无人机视角下施工场景目标检测性能评估

doi:10.11996/JG.j.2095-302X.2026010068

图学学报 ›› 2026, Vol. 47 ›› Issue (1): 68-77.DOI: 10.11996/JG.j.2095-302X.2026010068

• 图像处理与计算机视觉 • 上一篇下一篇

无人机视角下施工场景目标检测性能评估

宋琢¹, 卢德辉¹, 黄志超¹, 田时雨¹, 颜嵘龙², 邓逸川²^,³()

¹ 广州一建建设集团有限公司，广东广州 510060
² 华南理工大学土木与交通学院，广东广州 510641
³ 亚热带城市与建筑科学全国重点实验室，广东广州 510641

收稿日期:2025-03-19 接受日期:2025-07-23 出版日期:2026-02-28 发布日期:2026-03-16
通讯作者:邓逸川，E-mail：ctycdeng@scut.edu.cn
基金资助:
国家自然科学基金(52308314);广东省自然科学基金-青年提升项目(2023A1515030169);广东省住房和城乡建设厅科技创新计划项目(20250305J0004);广州市建筑集团有限公司科技计划项目([2023]-KJ008)

Performance evaluation of construction site object detection under drone-captured perspective

SONG Zhuo¹, LU Dehui¹, HUANG Zhichao¹, TIAN Shiyu¹, YAN Ronglong², DENG Yichuan²^,³()

¹ Guangzhou No. 1 Construction Group Co.
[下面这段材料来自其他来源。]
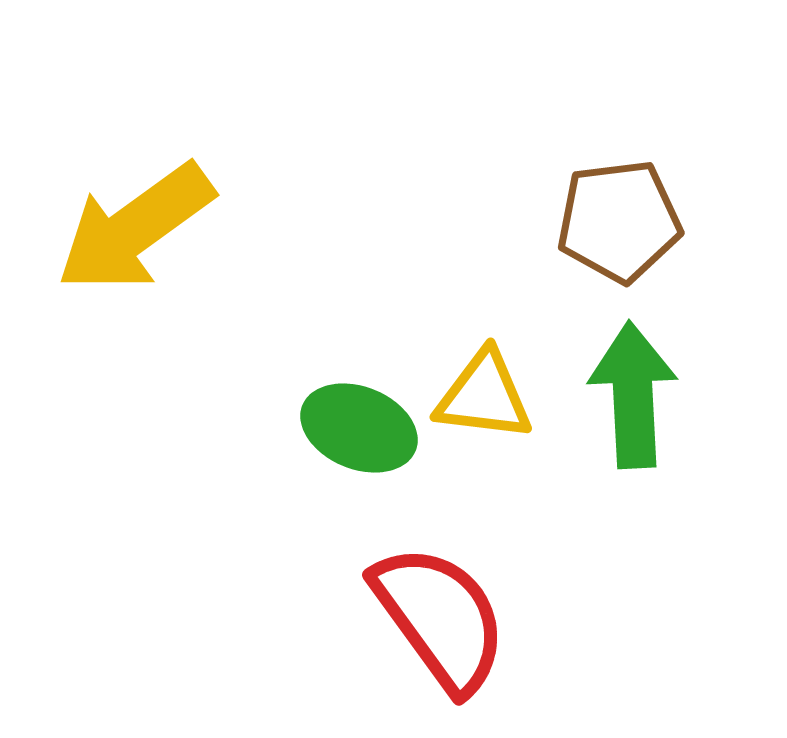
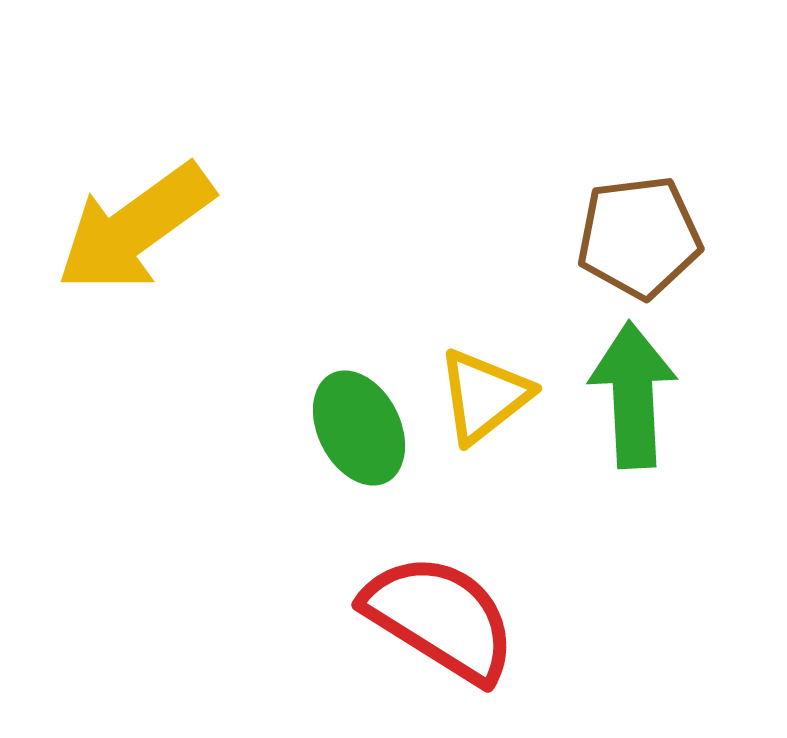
brown pentagon: moved 20 px right, 16 px down
yellow triangle: rotated 45 degrees counterclockwise
green ellipse: rotated 41 degrees clockwise
red semicircle: rotated 22 degrees counterclockwise
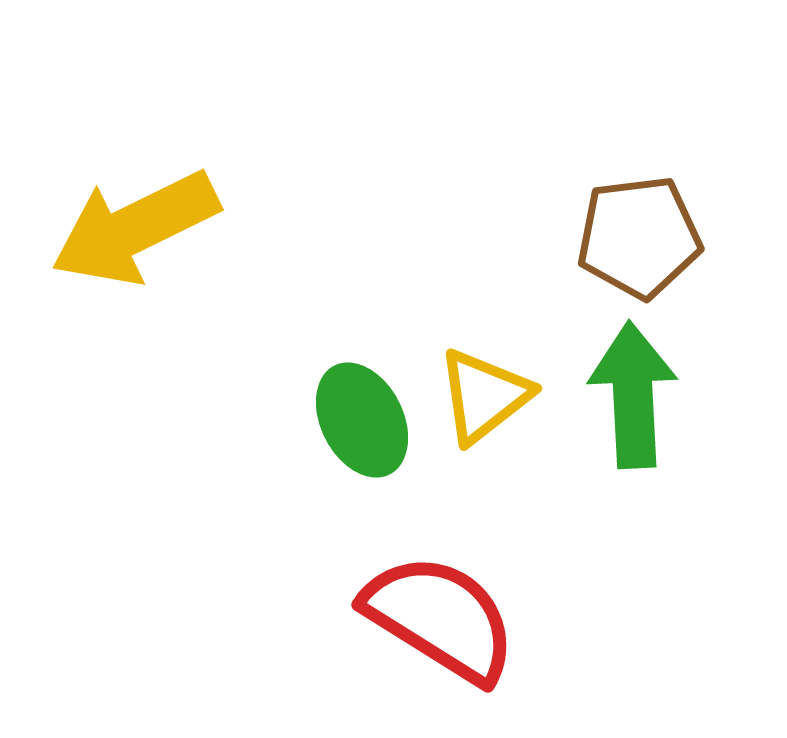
yellow arrow: rotated 10 degrees clockwise
green ellipse: moved 3 px right, 8 px up
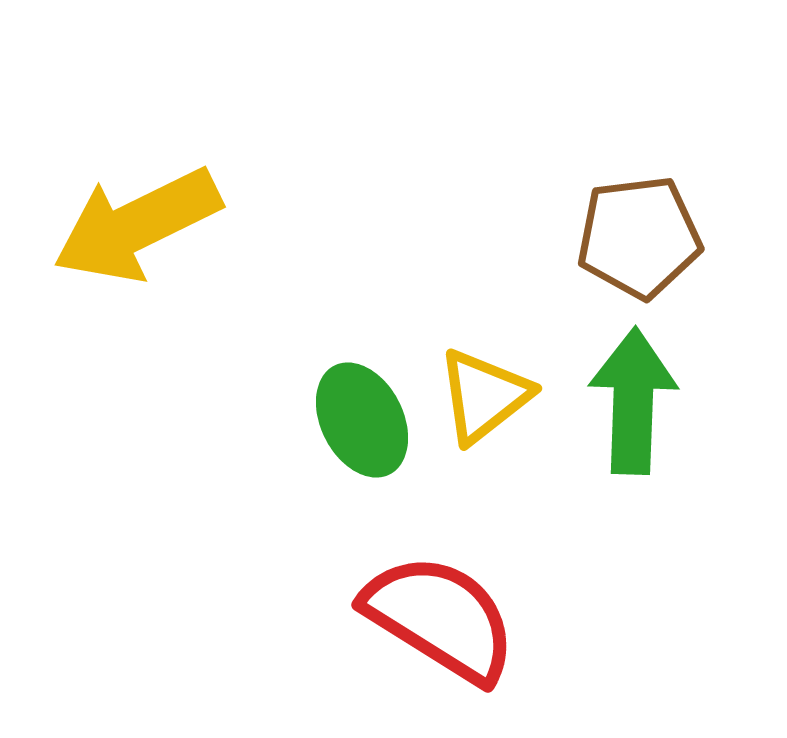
yellow arrow: moved 2 px right, 3 px up
green arrow: moved 6 px down; rotated 5 degrees clockwise
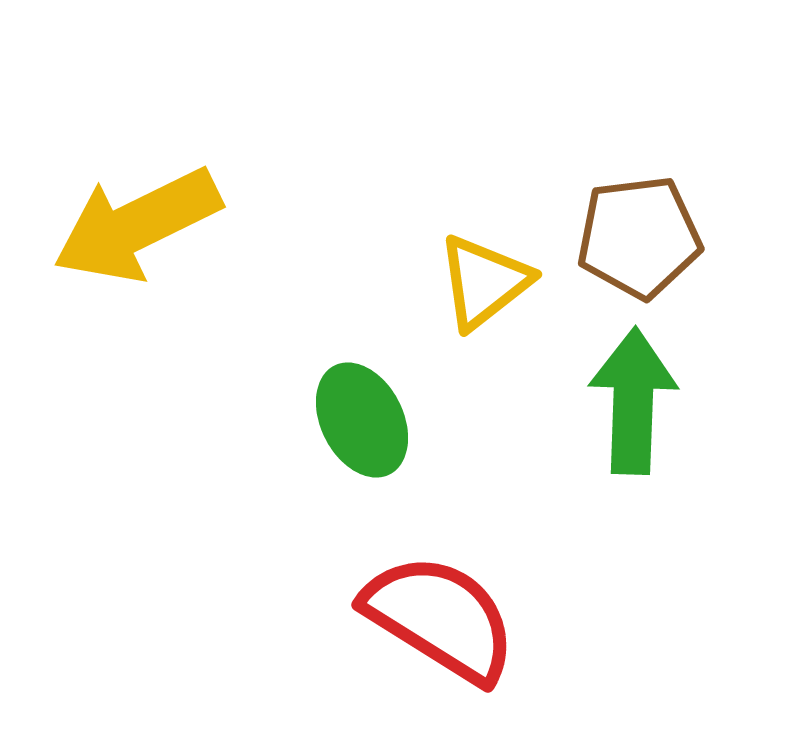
yellow triangle: moved 114 px up
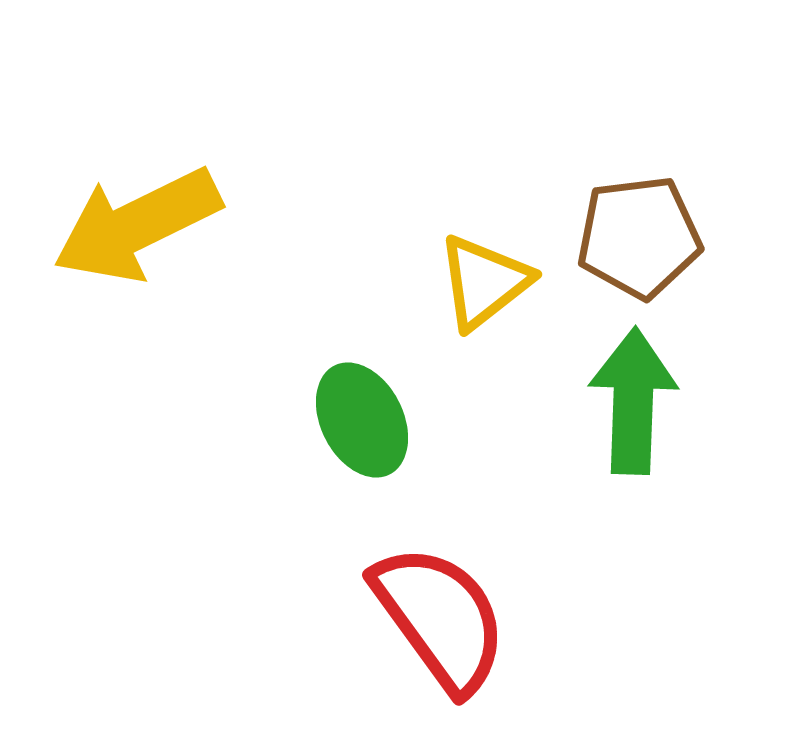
red semicircle: rotated 22 degrees clockwise
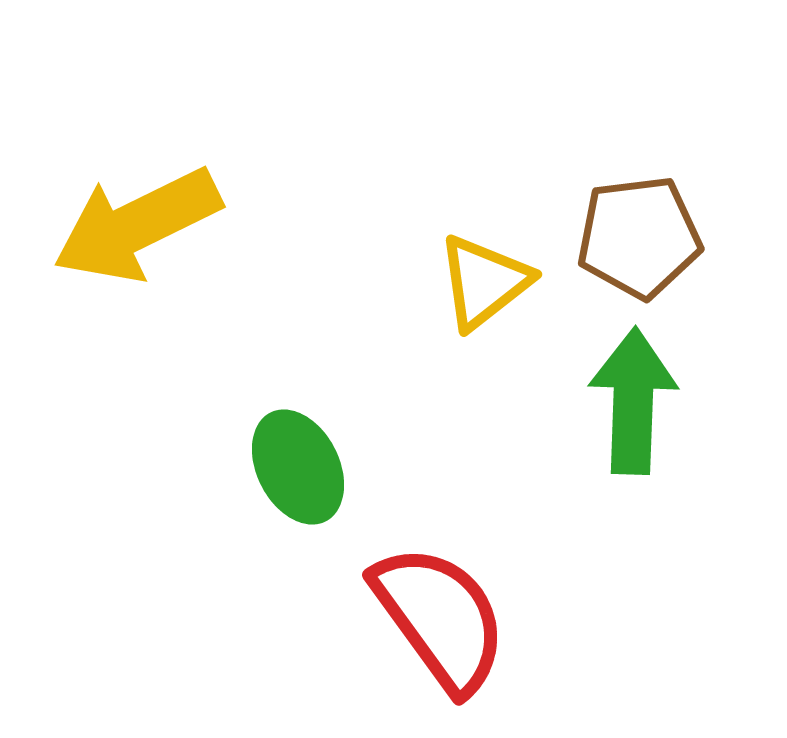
green ellipse: moved 64 px left, 47 px down
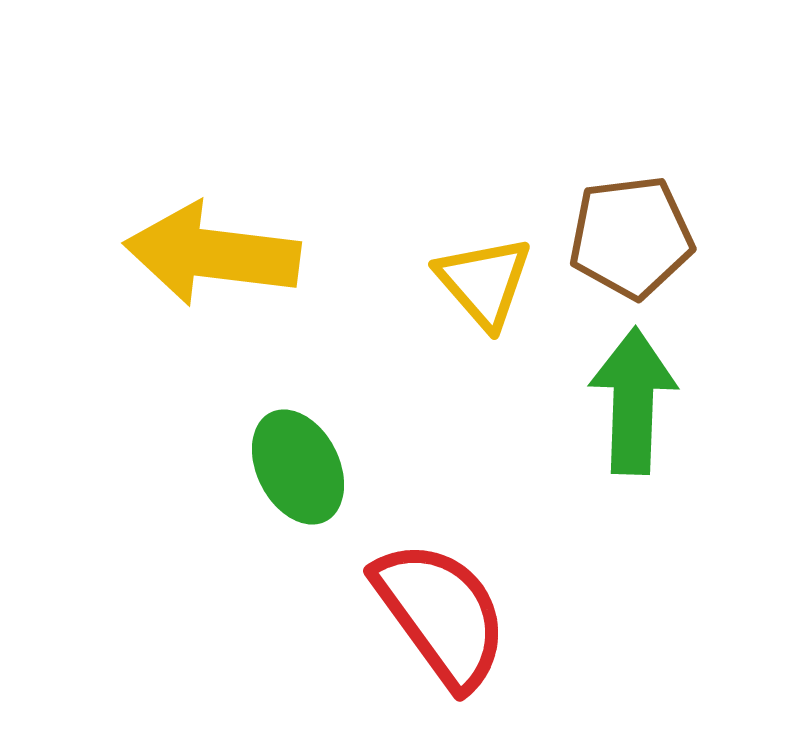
yellow arrow: moved 75 px right, 29 px down; rotated 33 degrees clockwise
brown pentagon: moved 8 px left
yellow triangle: rotated 33 degrees counterclockwise
red semicircle: moved 1 px right, 4 px up
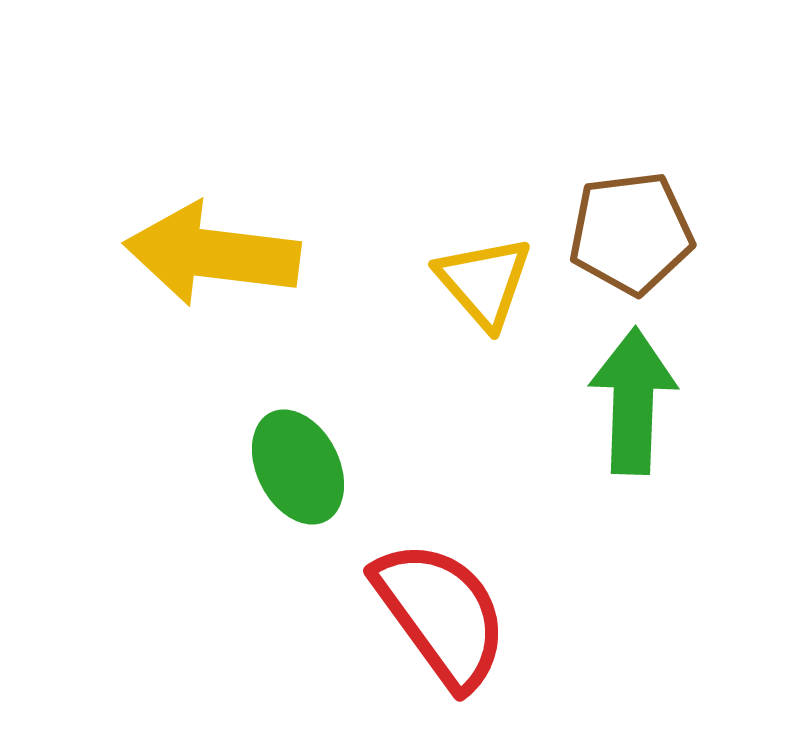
brown pentagon: moved 4 px up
Ltd., Guangzhou Guangdong 510060, China
² School of Civil Engineering and Transportation, South China University of Technology, Guangzhou Guangdong 510641, China
³ State Key Laboratory of Subtropical Building and Urban Science, Guangzhou Guangdong 510641, China

Received:2025-03-19 Accepted:2025-07-23 Published:2026-02-28 Online:2026-03-16
Supported by:
National Natural Science Foundation of China(52308314);Youth Enhance Project of Natural Science Foundation of Guangdong Province(2023A1515030169);Technology Innovation Program of Guangdong Provincial Department of Housing and Urban-Rural Development(20250305J0004);Technology Program Project of Guangzhou Municipal Construction Group CO. LTD([2023]-KJ008)

摘要/Abstract

摘要：

施工现场的组织管理是工程管理的关键环节，但传统的人力监管方法限制多、效率低。近年国家多部委发布有关政策，呼吁促进人工智能与实体经济深度融合，以人工智能推动经济高质高效发展。计算机视觉(CV)技术的准确性、高效性和自动化等优点使CV技术在施工监理领域的应用逐渐广泛，特别是无人机能高效获取复杂多变的施工场景视觉数据的特性显示出其在基于CV技术的施工监管任务中的应用潜力。但当前基于无人机的施工场景目标检测研究有限，且稀缺的无人机视角下的施工场景图像数据集限制着有关研究的深入发展。因此，采用大疆Mavic 3T无人机用于获取施工现场图像，以建立开源的施工场景俯拍图像数据集UB-CSD。选用多种先进目标检测算法在UB-CSD数据集上进行对比实验，从模型流程设计、计算原理和任务场景特性等维度分析各算法性能差异原因。各算法的mAP检测结果为YOLOv8和YOLOv10 (96.1%)，YOLOv9 (96.0%)，YOLO11 (95.7%)，DETR (95.3%)，Faster-RCNN (76.3%)和RetinaNet (72.1%)。分析结果表明，YOLO系列算法是基于无人机的施工场景目标检测任务算法的最优选。通过构建全新的开源专用数据集和开展对比实验得出的以上数据及结论，将为建筑业安全生产管理与日后相关检测研究提供有效数据与实验案例。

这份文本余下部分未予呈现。